Their frustrations may be valid, and the debate YAF is asking for is one that may need to be held. Regardless if it's wrong or right, the Obama Administration has been using Organizing for America to encourage community service within a pro-health care reform framework. June 27's "National Health Care Day of Service," for example, encouraged supporters to join in on local community health projects and talk up the need for health care reform, Obama-style.

YAF also calls out GW for its slant toward liberal commencement speakers. "Another issue has to do with a lack of intellectual diversity in commencement speakers overall," Korson told Politics Daily. Former first lady Barbara Bush spoke in 2006, but before that, "one has to go back to the 1990s to find speakers with conservative views."

"Not once during the eight years George W. Bush was in office did one official from his administration speak to GW students," Korson added. "But all the commencements so far under President Obama have featured speakers from his administration, first Rahm Emmanuel (2008) and now Michelle Obama."
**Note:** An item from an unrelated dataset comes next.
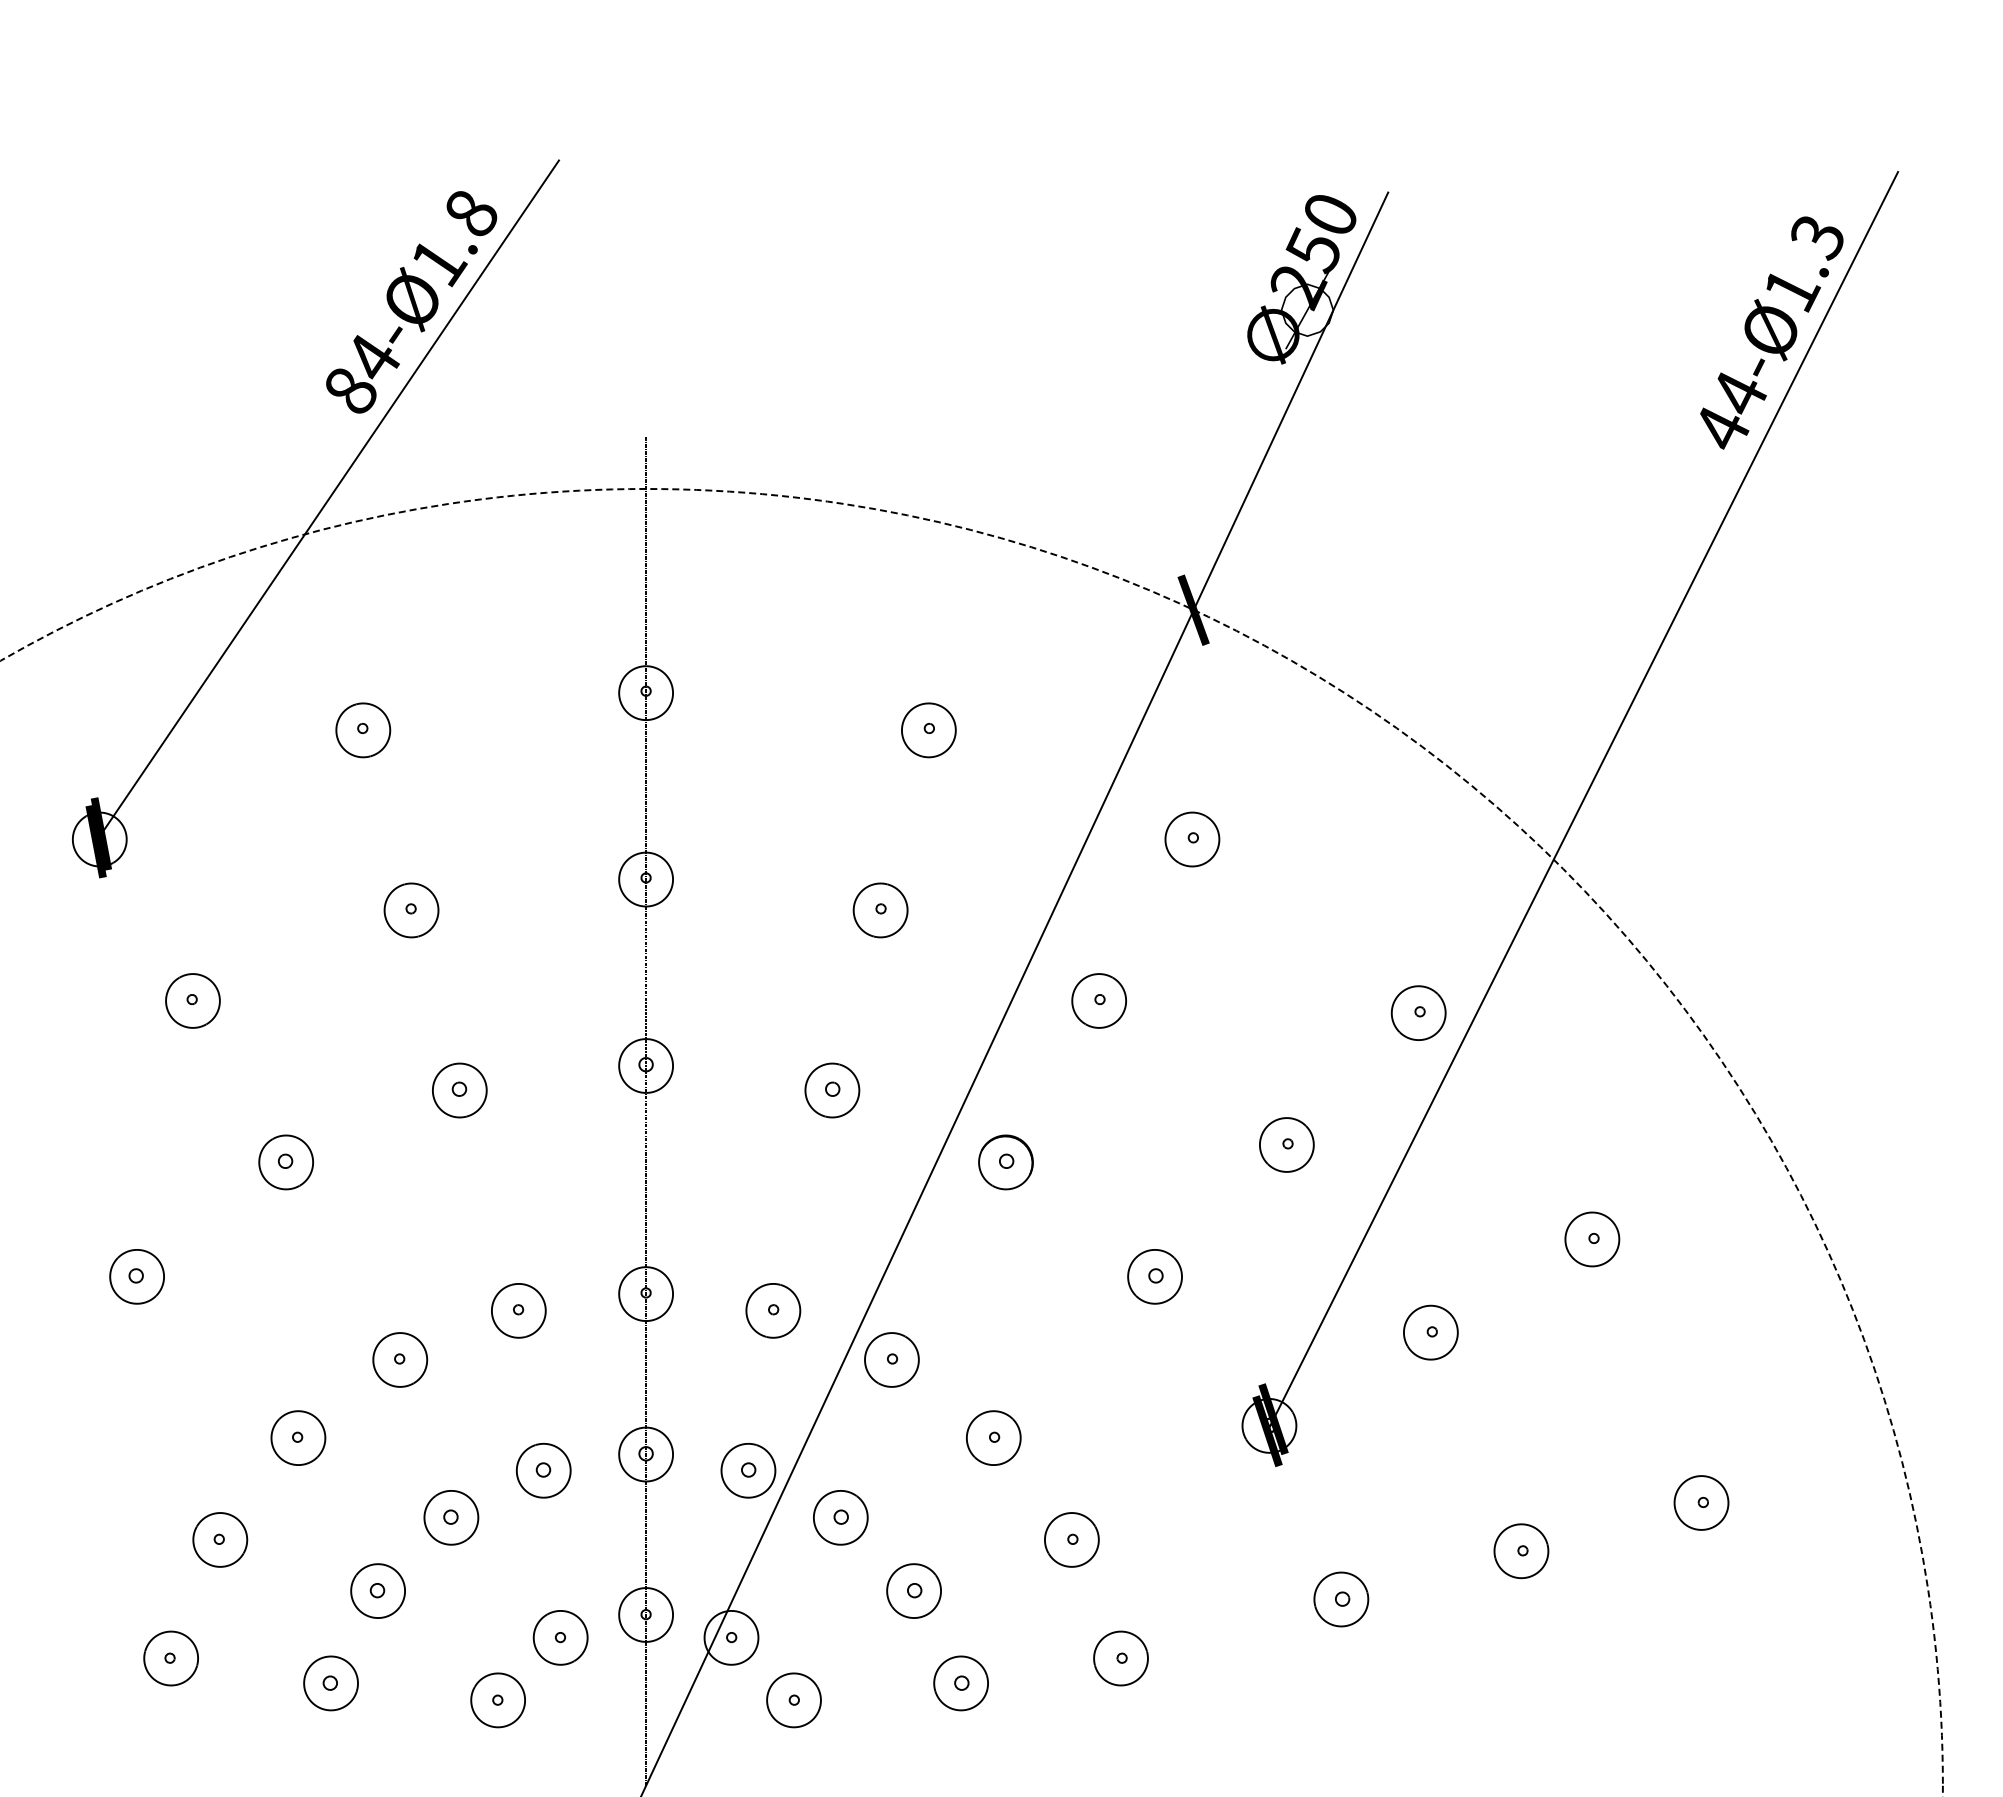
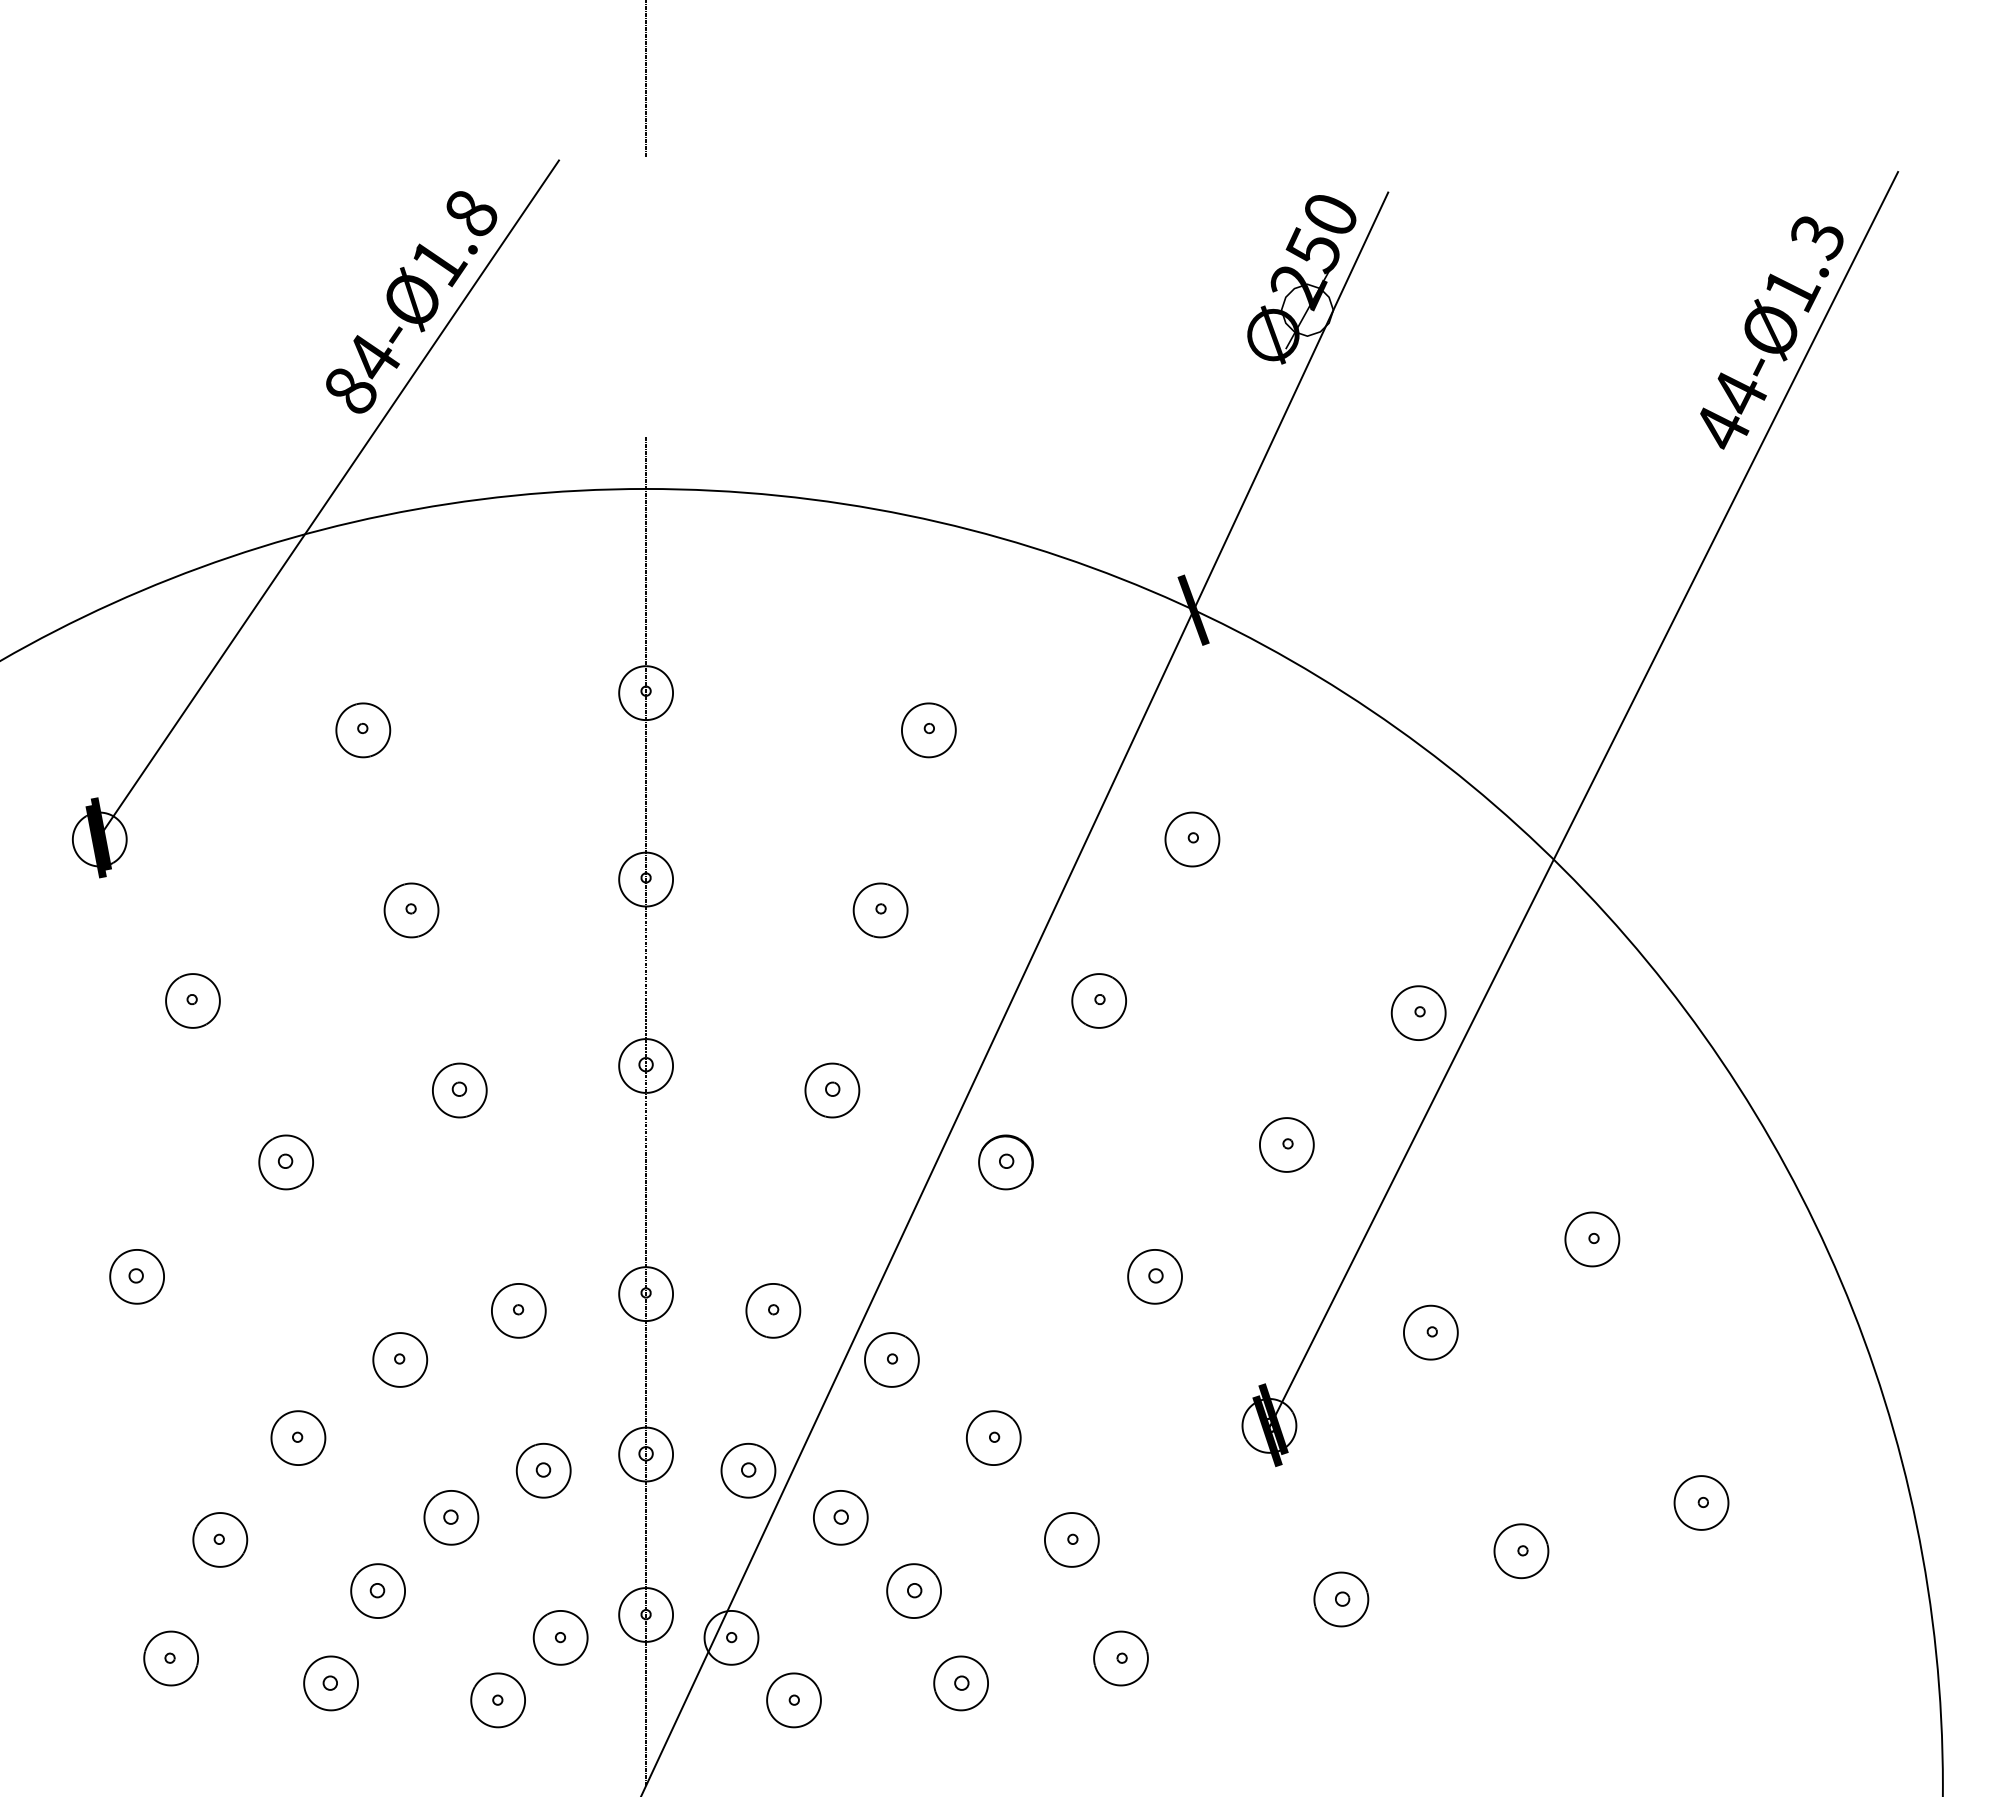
line at (646, 79): none -> present
circle at (971, 1142): dashed -> solid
Not all students agree though, including the university's chapter of College Republicans. Brandon Hines, chairman of the organization, disagrees with YAF's approach. "It is difficult to see by any objective measure how the first lady would not be an acceptable commencement speaker," Hines told the Hatchet. "The College Republicans do not support any such initiative to undermine the community service efforts of the GW community as a whole."

Student Association President Julie Bindelglass doesn't understand the controversy, either.

"Michelle Obama has not issued this challenge to any other university and it is an honor that she chose to recognize our school with this unique opportunity," Bindelglass told Politics Daily. "Since we are located at the heart of politics and policy, we have so many opportunities right outside our doorstep to go into the local community and contribute."

"Commencement is a non-partisan event that celebrates a wonderful academic achievement," she added, "and having the first lady as our commencement speaker would be an incredible experience."